**Task to complete:**
Reproduce the material line by line, changing "Poliéster" to "Nailon" and leaving every other word as it is.

■ ■ ■

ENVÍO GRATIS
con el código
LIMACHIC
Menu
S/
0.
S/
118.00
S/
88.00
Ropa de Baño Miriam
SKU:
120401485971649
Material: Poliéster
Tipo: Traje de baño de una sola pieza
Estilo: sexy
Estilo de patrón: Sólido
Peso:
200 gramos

■ ■ ■

**Your response:**
ENVÍO GRATIS
con el código
LIMACHIC
Menu
S/
0.
S/
118.00
S/
88.00
Ropa de Baño Miriam
SKU:
120401485971649
Material: Nailon
Tipo: Traje de baño de una sola pieza
Estilo: sexy
Estilo de patrón: Sólido
Peso:
200 gramos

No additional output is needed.